By leveraging AI, organisations can make accurate forecasts, anticipate customer behavior, and optimize resource allocation. This allows them to proactively address challenges, identify opportunities, and ultimately become more profitable. 

M.R.: How are you incorporating knowledge graphs working with AI and Enterprise?

Molham: Knowledge graphs were pioneered by technology giants like Google early on to improve search results and LinkedIn to understand connections between people. The technology models business concepts, the relationships between them, and an organization’s operational rules.  

Specifically, a knowledge graph organizes data designed to be human-readable, augmenting it with knowledge about the enterprise in a way that allows organizations to  take their data, reason over it, and create inferences with the goal of making better decisions. This can be done in a variety of ways, including with graph analytics, which focuses on connections in the data.

Organizations can augment their predictive models with an understanding of the relationships that exist between their data, for example, inventory and profit. These enhanced models enable organisations to arrive at decisions that make them more effective, more competitive, and more successful. 

Knowledge graphs are proving to be one more tool in the toolbox that will significantly advance the enterprise.

M.R.: What do you see the future benefits being for organisations who build intelligent data applications?

Molham: Imagine a world where applications seamlessly adapt to your data, driven by intelligent capabilities. Where your applications can take action on your behalf, notify you to make important decisions, and dynamically make recommendations in response to sudden changes.

Once organizations understand the potential impact of AI, they start to embrace technologies like knowledge graphs and data clouds.

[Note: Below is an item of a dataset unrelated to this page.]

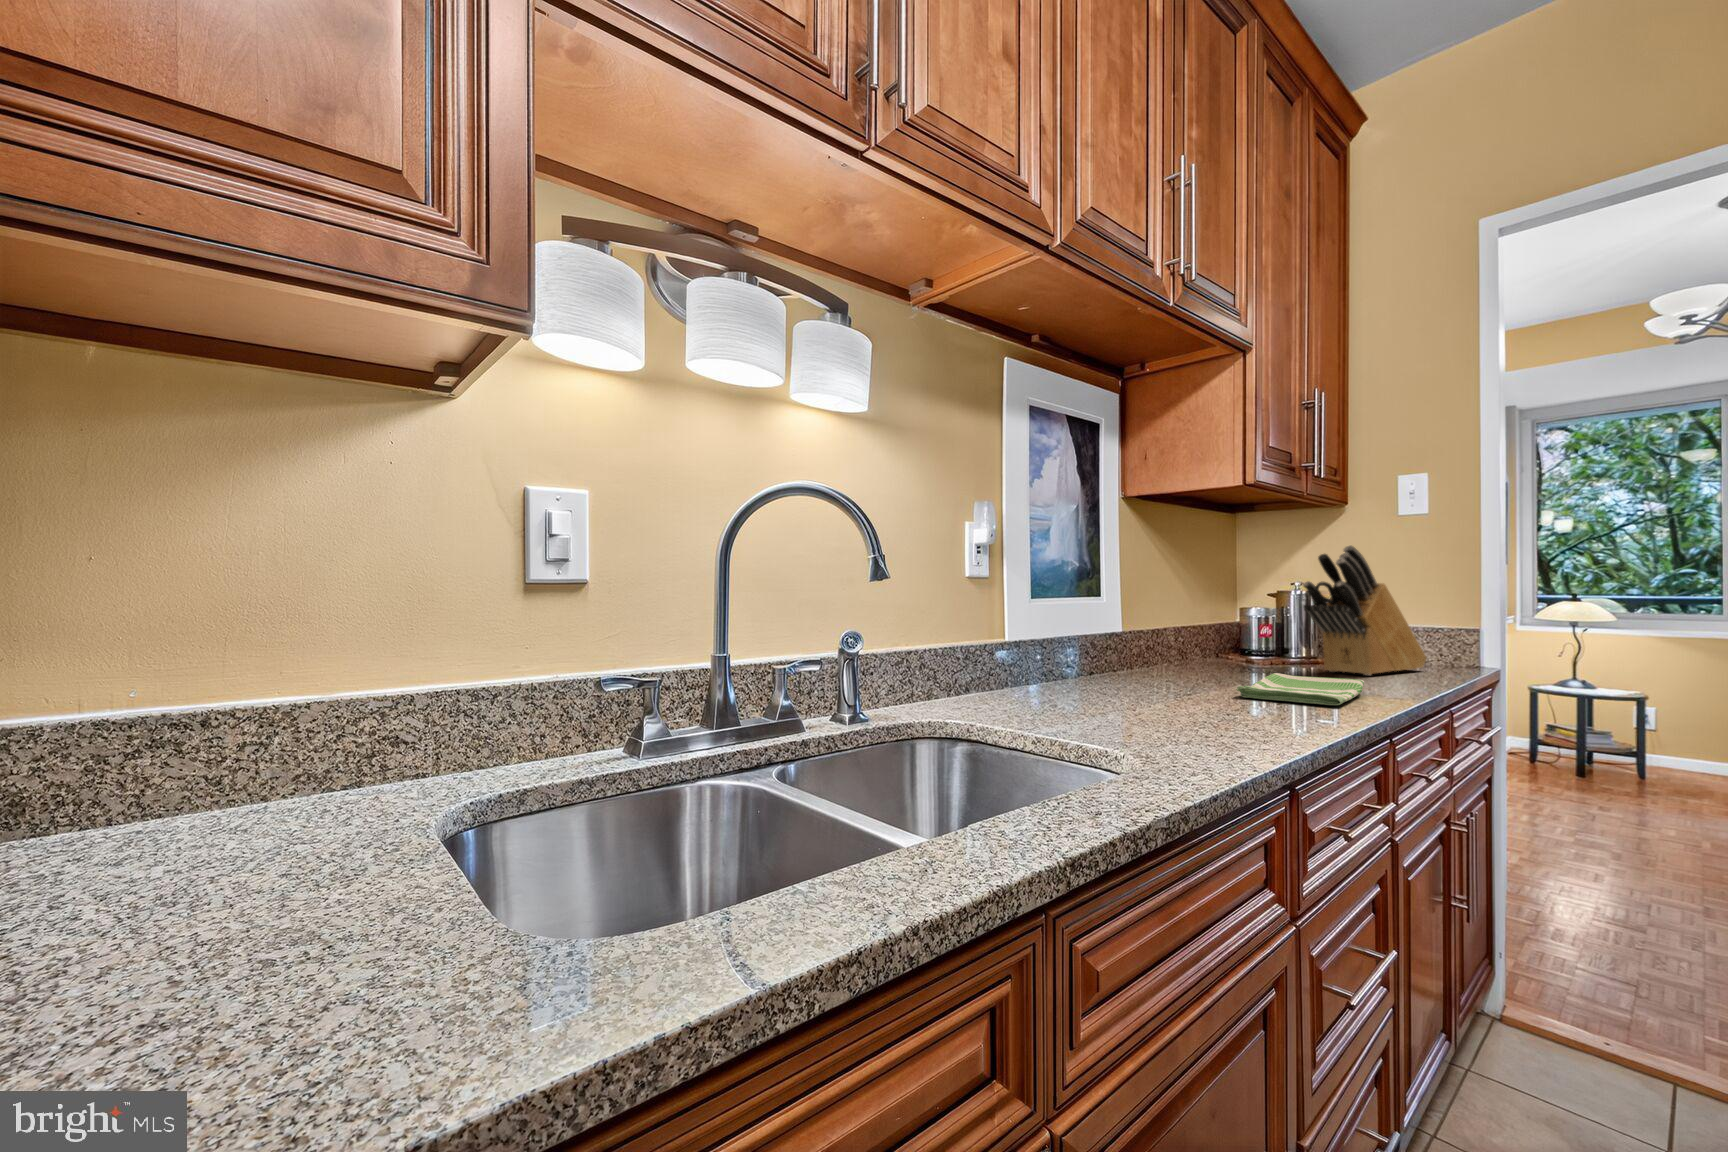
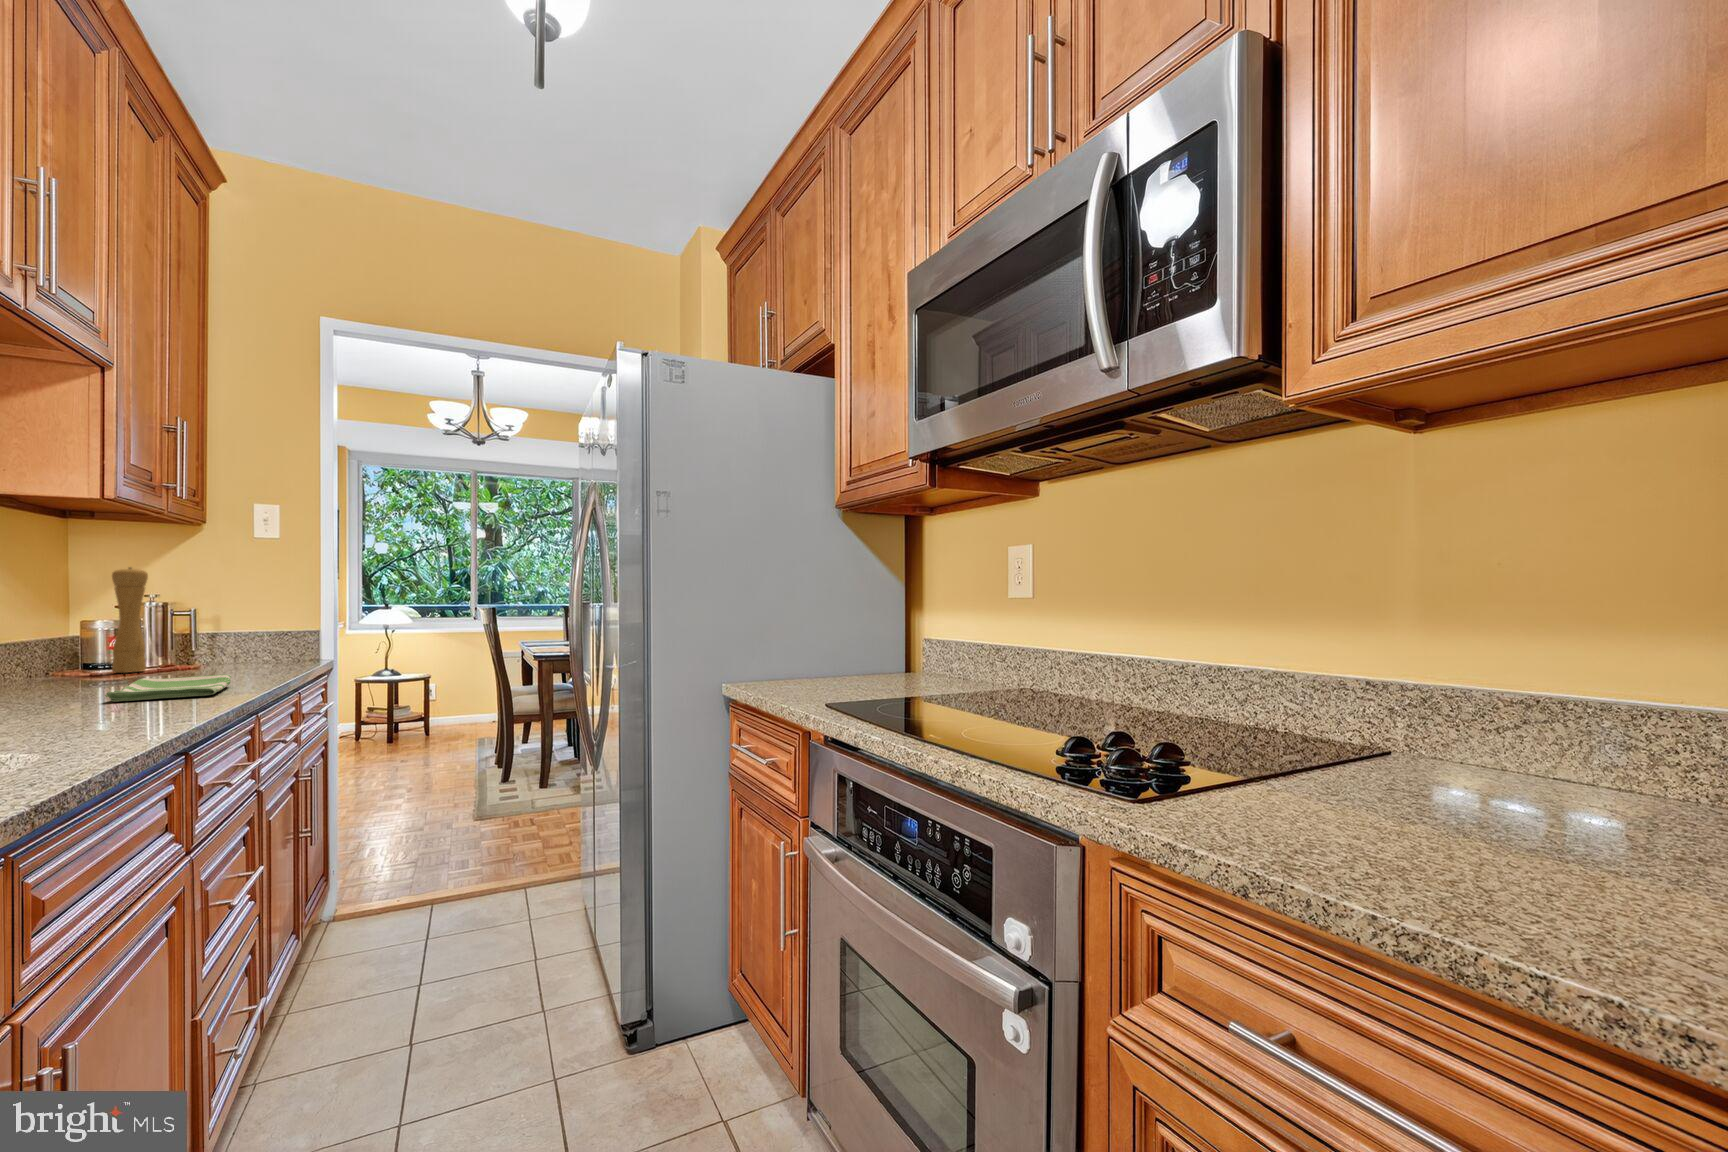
knife block: present [1303,545,1426,676] -> none [166,562,279,675]
pepper mill: none [1262,554,1292,661] -> present [112,567,148,673]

And with the modern AI stack complete, they can start building applications that let them automate workloads.

With intelligent applications making the easy decisions, humans are freed up to work on the things that are more interesting and complex. Intelligent applications take the drudgery and tedium out of business operations, so that experts can focus more of their time and energy on decisions and tasks that will have a bigger impact, are harder to make, or require more human ingenuity than can be codified in software.